Creating a Culture of EX Excellence

Bova says that people, process, and technology were the traditional three ways one could bring about change in an organization. She would add culture, "which refers to the beliefs and behaviors that determine how employees and management interact both internally and externally with other shareholders."

She argues that human resources should have a much more strategic role in helping to transform how employees experience their work rather than being viewed as having little role except in the hiring process and in their administrative role. The Chief Human Resources Officer should be in close collaboration with the other leading executives. 
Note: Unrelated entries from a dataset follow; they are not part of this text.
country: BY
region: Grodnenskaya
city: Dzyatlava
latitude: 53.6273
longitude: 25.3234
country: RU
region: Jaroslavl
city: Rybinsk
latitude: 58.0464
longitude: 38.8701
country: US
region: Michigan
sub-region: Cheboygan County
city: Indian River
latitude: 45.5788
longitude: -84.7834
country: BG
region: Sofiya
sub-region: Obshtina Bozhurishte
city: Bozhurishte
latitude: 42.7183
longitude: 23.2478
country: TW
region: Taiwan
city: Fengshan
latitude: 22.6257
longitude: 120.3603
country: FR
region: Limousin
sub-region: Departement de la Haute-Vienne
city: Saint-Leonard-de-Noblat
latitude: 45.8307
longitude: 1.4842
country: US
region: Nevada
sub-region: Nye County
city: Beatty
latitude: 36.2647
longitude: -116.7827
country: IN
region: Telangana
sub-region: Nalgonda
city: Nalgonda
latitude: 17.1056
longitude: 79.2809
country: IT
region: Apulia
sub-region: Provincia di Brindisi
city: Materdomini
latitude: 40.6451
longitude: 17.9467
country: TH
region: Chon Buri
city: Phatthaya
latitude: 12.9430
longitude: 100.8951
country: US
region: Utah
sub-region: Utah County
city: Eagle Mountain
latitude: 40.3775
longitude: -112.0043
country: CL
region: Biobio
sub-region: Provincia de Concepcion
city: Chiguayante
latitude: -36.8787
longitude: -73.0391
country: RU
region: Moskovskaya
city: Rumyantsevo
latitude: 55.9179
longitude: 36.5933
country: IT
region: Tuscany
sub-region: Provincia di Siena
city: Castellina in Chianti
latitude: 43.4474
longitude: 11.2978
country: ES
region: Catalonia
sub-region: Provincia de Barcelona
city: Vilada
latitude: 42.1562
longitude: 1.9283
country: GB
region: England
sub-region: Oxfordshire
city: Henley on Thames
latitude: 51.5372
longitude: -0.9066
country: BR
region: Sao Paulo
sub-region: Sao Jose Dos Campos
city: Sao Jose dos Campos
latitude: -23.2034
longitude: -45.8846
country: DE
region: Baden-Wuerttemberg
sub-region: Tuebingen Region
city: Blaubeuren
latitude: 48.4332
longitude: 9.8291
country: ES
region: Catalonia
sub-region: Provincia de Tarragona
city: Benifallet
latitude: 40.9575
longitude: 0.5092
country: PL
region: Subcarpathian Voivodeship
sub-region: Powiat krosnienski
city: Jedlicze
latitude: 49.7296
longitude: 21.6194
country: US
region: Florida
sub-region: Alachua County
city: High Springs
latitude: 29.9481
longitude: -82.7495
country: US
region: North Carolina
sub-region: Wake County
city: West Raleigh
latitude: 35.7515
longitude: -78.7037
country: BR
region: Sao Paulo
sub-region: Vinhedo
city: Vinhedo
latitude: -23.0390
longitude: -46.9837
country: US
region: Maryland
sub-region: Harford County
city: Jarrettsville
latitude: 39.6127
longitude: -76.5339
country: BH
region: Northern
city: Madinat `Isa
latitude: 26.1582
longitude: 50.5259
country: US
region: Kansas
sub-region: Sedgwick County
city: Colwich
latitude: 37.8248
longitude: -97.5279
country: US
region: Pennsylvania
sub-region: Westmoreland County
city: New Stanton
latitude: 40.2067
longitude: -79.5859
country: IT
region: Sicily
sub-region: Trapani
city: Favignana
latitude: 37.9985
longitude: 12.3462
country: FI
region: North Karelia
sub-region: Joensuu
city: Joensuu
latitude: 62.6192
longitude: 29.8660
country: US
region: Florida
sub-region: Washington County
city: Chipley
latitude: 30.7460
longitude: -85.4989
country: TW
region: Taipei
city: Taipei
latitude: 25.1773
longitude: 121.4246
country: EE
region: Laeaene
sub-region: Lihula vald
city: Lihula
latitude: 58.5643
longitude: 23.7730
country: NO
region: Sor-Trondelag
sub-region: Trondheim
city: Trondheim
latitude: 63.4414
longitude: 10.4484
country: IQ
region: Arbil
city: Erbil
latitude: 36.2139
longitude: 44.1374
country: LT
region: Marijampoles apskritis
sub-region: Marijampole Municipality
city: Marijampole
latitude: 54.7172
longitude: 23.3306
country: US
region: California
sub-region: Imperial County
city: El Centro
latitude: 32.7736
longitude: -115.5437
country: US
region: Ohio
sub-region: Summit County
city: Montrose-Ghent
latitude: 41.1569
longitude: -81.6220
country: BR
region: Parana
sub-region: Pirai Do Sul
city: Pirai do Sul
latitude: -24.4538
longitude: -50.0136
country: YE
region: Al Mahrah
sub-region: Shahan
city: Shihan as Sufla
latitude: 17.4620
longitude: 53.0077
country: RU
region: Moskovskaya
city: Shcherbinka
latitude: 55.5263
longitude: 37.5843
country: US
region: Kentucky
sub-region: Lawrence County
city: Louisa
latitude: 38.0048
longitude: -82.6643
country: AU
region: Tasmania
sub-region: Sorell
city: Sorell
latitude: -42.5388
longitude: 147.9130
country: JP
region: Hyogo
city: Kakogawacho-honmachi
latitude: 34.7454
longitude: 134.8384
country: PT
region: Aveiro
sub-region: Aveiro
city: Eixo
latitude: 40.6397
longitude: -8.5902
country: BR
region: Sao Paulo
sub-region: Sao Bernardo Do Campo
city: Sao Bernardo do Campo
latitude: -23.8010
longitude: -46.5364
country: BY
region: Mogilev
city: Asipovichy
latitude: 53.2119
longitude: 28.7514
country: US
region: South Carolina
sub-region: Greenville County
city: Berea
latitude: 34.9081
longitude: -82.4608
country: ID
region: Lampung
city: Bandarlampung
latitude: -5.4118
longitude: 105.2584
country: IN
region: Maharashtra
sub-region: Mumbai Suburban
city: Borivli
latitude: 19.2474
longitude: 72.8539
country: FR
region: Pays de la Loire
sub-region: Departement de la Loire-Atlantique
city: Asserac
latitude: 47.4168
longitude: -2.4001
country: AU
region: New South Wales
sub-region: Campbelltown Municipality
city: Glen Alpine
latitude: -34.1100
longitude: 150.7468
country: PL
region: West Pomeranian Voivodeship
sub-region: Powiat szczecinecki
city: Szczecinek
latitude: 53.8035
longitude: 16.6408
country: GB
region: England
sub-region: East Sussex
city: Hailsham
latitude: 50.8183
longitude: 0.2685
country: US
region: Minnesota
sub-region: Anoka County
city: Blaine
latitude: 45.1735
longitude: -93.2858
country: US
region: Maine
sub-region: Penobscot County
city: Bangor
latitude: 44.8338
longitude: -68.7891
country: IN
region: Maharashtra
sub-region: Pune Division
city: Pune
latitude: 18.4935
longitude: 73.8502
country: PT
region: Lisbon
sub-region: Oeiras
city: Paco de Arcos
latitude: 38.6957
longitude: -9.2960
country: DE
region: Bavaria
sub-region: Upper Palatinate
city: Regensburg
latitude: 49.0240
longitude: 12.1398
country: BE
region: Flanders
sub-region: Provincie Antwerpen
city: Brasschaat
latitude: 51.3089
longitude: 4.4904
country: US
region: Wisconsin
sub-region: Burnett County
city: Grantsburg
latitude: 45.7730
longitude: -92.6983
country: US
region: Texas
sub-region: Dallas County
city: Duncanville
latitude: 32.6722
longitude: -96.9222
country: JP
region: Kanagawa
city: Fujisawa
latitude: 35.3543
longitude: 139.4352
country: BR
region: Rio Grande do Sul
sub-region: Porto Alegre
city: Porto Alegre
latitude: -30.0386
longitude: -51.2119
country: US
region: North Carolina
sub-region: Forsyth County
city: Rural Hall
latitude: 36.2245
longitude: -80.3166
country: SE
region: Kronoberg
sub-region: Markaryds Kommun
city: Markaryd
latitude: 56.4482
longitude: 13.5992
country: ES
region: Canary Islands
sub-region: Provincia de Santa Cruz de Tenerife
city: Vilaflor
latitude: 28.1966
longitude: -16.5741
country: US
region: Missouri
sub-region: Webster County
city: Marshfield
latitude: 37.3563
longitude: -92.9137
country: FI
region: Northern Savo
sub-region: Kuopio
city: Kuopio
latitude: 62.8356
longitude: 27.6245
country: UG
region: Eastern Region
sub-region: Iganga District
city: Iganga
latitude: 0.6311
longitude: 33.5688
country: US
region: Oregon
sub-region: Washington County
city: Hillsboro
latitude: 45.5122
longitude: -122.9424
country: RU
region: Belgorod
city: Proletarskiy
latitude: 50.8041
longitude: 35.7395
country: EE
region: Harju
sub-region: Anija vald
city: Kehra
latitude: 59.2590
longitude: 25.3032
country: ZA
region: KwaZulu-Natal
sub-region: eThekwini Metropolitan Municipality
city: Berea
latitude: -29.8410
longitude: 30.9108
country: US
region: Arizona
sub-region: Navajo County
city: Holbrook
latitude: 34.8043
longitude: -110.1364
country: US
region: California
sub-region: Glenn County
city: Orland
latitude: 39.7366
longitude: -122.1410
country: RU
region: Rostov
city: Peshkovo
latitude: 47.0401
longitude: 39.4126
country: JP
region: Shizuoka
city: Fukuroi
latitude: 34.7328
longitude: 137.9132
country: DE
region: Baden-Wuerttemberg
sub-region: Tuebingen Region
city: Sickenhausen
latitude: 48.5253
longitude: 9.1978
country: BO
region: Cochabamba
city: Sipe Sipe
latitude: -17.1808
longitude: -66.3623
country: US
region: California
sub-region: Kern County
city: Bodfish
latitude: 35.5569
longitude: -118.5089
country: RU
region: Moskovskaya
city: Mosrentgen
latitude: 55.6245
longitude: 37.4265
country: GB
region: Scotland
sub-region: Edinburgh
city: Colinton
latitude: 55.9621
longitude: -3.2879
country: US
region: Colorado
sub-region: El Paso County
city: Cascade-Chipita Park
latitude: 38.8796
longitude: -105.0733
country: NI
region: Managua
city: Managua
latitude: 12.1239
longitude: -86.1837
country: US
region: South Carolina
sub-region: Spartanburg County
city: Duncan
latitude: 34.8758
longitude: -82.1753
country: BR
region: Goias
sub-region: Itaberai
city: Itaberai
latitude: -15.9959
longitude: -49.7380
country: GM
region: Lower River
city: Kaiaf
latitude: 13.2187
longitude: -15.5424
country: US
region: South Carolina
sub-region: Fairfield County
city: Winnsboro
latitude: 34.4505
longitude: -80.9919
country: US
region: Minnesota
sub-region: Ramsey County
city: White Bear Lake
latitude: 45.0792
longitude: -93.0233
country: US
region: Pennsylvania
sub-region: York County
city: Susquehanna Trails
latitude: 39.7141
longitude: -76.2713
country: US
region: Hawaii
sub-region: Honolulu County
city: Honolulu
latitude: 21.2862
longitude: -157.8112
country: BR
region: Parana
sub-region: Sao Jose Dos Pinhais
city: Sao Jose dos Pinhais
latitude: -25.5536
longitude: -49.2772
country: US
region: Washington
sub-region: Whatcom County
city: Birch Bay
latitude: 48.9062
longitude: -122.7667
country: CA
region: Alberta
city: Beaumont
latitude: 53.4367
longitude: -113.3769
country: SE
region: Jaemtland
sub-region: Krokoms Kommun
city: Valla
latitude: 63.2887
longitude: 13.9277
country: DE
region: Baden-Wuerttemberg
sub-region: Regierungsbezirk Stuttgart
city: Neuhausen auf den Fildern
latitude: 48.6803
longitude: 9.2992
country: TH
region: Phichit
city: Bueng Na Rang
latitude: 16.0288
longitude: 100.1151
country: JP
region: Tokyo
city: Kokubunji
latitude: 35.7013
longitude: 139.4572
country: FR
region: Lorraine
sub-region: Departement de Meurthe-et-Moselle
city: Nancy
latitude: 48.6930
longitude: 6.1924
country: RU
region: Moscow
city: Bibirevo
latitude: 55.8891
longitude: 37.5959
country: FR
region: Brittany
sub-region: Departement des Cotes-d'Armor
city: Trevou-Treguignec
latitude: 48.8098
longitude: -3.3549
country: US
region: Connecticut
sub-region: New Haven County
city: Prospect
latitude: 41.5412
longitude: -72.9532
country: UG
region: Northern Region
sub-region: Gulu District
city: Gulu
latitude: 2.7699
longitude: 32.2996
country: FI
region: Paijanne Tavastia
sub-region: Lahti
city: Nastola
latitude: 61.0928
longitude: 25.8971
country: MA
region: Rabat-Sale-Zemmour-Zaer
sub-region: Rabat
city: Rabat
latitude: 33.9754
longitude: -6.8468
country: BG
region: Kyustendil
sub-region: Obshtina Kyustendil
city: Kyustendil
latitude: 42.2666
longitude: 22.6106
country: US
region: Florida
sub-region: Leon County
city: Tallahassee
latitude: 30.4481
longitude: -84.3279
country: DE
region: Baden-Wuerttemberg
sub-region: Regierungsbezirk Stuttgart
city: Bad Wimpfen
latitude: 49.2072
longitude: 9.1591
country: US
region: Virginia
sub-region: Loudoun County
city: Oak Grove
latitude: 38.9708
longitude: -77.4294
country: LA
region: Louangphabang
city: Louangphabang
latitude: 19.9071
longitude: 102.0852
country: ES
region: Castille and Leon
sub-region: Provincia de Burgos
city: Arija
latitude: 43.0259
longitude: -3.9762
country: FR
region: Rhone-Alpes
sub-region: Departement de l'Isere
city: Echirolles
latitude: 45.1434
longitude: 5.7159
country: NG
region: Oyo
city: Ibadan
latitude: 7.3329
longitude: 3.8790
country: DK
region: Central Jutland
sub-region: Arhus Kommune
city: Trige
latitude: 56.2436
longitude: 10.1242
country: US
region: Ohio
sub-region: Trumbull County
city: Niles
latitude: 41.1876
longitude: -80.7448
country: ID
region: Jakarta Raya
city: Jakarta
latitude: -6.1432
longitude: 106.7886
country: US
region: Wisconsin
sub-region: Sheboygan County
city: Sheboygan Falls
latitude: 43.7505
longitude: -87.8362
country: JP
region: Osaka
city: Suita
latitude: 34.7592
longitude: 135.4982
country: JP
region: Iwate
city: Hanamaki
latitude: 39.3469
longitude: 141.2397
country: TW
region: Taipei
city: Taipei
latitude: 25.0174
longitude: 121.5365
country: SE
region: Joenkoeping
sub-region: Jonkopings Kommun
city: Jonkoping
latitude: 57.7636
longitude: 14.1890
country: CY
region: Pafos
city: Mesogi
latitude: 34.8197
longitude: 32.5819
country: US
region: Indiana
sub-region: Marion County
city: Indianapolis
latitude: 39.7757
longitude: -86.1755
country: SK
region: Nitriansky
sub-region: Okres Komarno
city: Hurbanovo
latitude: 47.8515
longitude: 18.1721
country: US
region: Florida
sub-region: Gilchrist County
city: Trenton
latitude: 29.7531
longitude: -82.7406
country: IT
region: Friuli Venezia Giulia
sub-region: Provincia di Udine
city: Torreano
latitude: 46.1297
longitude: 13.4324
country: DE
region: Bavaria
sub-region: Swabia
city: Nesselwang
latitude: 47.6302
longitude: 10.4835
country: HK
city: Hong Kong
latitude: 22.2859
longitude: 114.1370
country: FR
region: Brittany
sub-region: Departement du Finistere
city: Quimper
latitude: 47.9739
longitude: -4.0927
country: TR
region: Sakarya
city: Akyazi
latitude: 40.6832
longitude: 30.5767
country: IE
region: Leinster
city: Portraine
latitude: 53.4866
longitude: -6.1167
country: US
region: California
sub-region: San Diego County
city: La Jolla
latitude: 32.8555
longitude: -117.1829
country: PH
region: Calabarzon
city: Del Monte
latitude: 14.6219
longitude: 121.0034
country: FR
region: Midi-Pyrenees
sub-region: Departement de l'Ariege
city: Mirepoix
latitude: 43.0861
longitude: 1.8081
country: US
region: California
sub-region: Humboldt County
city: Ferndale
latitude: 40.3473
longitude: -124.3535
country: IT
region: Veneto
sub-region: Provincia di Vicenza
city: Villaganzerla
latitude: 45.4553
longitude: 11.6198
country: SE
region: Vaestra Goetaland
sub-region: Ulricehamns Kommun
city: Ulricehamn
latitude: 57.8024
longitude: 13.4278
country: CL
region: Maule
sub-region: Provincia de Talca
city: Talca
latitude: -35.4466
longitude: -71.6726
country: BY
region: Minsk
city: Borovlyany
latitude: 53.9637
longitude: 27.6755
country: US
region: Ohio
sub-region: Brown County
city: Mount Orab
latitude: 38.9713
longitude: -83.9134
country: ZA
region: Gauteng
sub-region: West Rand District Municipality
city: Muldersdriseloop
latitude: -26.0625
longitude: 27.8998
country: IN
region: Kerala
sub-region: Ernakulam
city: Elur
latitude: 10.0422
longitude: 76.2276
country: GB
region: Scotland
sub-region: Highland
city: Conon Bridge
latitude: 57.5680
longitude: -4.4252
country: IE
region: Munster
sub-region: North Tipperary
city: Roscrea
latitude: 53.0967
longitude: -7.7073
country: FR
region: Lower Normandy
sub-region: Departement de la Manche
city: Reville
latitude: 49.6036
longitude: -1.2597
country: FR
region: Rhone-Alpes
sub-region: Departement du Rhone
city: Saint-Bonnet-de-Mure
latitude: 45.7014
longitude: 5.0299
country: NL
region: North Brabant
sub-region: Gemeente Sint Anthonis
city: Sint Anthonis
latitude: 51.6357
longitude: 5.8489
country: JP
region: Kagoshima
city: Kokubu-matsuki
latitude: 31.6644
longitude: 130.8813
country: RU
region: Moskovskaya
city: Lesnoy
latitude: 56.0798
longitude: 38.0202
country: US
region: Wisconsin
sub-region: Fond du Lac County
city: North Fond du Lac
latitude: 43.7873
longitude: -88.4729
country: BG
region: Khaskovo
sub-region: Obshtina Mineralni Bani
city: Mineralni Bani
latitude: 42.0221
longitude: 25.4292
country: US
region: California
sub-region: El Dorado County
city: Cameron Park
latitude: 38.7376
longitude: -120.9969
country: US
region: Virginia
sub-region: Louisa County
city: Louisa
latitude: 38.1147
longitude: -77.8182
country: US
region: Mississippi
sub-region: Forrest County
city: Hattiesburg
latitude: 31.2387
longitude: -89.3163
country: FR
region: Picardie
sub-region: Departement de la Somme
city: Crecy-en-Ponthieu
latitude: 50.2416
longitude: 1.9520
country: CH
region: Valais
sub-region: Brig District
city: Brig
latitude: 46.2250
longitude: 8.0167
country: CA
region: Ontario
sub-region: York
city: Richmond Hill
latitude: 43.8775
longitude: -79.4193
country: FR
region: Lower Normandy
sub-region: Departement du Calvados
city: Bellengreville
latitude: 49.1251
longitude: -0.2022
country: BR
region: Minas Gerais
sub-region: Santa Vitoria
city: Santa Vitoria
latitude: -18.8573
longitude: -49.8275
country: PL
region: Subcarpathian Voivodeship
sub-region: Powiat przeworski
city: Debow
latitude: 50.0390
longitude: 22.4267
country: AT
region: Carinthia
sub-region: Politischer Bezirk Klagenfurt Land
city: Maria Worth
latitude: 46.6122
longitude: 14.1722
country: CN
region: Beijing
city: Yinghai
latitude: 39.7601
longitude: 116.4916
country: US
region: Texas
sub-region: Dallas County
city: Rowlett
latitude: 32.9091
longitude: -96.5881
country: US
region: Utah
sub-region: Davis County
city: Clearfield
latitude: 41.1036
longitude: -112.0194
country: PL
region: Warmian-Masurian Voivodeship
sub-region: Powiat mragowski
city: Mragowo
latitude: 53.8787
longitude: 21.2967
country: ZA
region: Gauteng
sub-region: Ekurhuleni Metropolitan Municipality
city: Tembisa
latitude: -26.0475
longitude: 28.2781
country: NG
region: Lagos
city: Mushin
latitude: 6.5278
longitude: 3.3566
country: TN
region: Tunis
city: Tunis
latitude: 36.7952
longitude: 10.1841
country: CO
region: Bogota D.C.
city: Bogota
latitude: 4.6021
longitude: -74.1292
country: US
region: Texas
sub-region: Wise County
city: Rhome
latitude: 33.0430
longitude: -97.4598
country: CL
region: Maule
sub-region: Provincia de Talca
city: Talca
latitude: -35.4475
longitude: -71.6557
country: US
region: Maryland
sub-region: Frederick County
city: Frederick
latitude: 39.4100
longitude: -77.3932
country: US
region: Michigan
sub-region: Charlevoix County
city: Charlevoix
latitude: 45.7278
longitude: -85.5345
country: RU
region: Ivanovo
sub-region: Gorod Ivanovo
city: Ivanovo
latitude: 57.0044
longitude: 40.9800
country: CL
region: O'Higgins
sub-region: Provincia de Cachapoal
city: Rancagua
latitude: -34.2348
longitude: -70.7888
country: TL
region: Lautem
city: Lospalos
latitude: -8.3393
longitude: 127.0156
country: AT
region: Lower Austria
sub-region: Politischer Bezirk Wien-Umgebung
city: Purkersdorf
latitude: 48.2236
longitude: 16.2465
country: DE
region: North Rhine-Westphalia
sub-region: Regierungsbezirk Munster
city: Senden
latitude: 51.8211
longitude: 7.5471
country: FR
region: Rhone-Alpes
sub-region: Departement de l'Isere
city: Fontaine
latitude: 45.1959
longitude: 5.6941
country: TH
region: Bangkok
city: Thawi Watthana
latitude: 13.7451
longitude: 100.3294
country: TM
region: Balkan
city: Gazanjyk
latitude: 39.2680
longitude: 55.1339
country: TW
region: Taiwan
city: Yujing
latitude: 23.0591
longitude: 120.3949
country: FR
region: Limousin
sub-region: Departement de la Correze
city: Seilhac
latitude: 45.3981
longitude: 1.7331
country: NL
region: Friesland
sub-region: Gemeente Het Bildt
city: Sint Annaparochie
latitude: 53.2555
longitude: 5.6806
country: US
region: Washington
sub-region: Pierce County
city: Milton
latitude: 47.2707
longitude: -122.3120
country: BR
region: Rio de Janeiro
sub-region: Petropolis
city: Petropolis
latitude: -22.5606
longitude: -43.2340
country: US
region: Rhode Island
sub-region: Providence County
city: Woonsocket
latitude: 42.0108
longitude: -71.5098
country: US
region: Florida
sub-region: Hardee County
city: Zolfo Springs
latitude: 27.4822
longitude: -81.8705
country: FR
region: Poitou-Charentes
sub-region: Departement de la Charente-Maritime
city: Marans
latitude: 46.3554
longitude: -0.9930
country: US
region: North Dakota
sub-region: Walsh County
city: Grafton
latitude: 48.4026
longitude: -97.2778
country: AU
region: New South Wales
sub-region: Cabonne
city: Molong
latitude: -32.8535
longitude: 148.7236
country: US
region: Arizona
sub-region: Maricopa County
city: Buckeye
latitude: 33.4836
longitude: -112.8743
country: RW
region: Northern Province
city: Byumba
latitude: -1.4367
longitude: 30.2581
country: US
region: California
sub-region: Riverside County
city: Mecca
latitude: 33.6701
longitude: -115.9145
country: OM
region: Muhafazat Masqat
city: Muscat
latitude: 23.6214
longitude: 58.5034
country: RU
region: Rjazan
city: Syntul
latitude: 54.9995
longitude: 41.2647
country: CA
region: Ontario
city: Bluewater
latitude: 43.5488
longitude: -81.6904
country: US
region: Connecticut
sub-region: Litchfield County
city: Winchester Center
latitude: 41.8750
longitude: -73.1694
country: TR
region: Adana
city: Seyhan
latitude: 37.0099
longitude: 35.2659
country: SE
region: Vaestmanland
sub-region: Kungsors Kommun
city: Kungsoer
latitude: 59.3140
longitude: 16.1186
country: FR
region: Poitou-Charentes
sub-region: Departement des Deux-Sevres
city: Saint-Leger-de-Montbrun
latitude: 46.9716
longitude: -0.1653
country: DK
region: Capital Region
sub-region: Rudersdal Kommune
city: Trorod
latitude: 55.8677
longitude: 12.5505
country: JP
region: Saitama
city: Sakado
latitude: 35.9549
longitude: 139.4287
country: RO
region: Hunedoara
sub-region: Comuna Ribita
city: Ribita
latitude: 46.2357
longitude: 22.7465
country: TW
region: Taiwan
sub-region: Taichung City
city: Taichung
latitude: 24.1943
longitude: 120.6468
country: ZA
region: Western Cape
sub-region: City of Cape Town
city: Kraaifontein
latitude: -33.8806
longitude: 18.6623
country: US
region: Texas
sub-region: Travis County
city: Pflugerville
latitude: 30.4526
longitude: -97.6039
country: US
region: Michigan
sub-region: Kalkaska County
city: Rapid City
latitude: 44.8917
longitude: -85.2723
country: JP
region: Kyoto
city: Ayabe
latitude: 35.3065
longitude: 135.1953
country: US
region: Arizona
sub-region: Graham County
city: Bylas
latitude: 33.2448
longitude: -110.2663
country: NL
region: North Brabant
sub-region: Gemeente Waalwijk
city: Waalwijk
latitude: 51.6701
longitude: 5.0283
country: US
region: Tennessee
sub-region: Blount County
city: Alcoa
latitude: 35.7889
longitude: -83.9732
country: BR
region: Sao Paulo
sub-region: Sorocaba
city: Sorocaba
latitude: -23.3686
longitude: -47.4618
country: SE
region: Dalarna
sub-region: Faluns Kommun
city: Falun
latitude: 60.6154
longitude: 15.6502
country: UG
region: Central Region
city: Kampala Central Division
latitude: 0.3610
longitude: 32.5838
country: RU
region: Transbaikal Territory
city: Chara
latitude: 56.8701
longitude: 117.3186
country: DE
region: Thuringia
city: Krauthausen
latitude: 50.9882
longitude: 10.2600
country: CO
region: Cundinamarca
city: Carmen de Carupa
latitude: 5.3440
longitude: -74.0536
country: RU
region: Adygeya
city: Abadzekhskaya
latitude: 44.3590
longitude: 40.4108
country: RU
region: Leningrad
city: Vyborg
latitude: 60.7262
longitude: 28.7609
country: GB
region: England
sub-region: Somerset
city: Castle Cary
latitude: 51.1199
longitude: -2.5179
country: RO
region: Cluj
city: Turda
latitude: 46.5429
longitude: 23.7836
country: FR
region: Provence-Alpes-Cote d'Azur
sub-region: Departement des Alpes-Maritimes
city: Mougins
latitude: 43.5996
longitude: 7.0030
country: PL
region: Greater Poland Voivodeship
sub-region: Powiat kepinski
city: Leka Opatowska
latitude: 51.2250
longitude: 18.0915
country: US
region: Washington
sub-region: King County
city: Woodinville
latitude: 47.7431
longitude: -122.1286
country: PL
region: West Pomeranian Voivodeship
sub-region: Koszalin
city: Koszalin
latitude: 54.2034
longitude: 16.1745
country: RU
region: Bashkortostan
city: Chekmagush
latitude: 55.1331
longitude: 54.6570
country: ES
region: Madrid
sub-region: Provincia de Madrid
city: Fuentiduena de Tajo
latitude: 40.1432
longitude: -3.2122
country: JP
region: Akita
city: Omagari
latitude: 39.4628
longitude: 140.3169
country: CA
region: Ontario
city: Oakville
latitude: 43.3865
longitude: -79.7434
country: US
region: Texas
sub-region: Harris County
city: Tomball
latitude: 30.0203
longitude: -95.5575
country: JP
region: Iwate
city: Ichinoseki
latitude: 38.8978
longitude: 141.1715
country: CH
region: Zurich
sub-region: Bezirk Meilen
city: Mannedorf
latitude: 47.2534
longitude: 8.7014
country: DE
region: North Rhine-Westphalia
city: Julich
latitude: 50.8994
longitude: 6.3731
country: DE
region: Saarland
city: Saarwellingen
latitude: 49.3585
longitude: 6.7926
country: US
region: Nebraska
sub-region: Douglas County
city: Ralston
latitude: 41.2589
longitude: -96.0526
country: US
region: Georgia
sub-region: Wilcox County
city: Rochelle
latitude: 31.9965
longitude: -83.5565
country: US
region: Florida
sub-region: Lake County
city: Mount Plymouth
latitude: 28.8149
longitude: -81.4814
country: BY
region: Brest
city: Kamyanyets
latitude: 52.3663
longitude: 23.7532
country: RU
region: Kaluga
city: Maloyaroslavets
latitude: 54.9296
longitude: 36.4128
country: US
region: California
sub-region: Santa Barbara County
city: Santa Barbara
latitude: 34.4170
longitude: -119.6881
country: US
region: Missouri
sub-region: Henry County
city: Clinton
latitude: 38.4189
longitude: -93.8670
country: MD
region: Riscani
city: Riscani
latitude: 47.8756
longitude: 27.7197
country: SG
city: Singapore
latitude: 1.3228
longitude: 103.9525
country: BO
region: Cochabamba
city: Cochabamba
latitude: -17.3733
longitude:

"HR leaders of the future need to be bigger, broader thinkers, speaking on behalf of what employees need and want across the board, especially those in customer-facing roles," Bova wrote. "They need to be tech-savvy and data-savvy, understand a five-generational workforce, be capable of creating flexible working arrangements, and reach across leadership ranks to form cross-functional partnerships and work groups."

She recommends a number of ways for top leaders to hear from everyone who wants to contribute, such as a dedicated email for ideas and feedback and an Experience Advisory Board with members from across the company to put ideas from employees and customers into action. An Employee Journey map, similar to ones that are common for customer service, can help anyone who wants to understand where processes can be improved and can easily visualize them. An Employee Resource Group can provide peer-to-peer support and give executives the front-line perspective. 

When it comes to process and technology, employees widely report that simple tasks that should be automated are often not, while training on new tech is typically inadequate, often making processes worse. Top leaders rarely actually use the same technology as the workforce, so they have a limited understanding of the issues.

Astonishingly, a ranking of where employees are empowered with seamless technology has the US at just 24%, while Mexico is 48%.

Bova notes that the fact that culture can make a huge difference in the employee experience is shown at companies like Salesforce, Apple, Airbnb, Starbucks, Hilton, Ritz Carlton, Best Buy, and many others, but the reality is that most large organizations do a poor job of creating EX and CX. 

There is the opportunity for smart small-to-medium companies.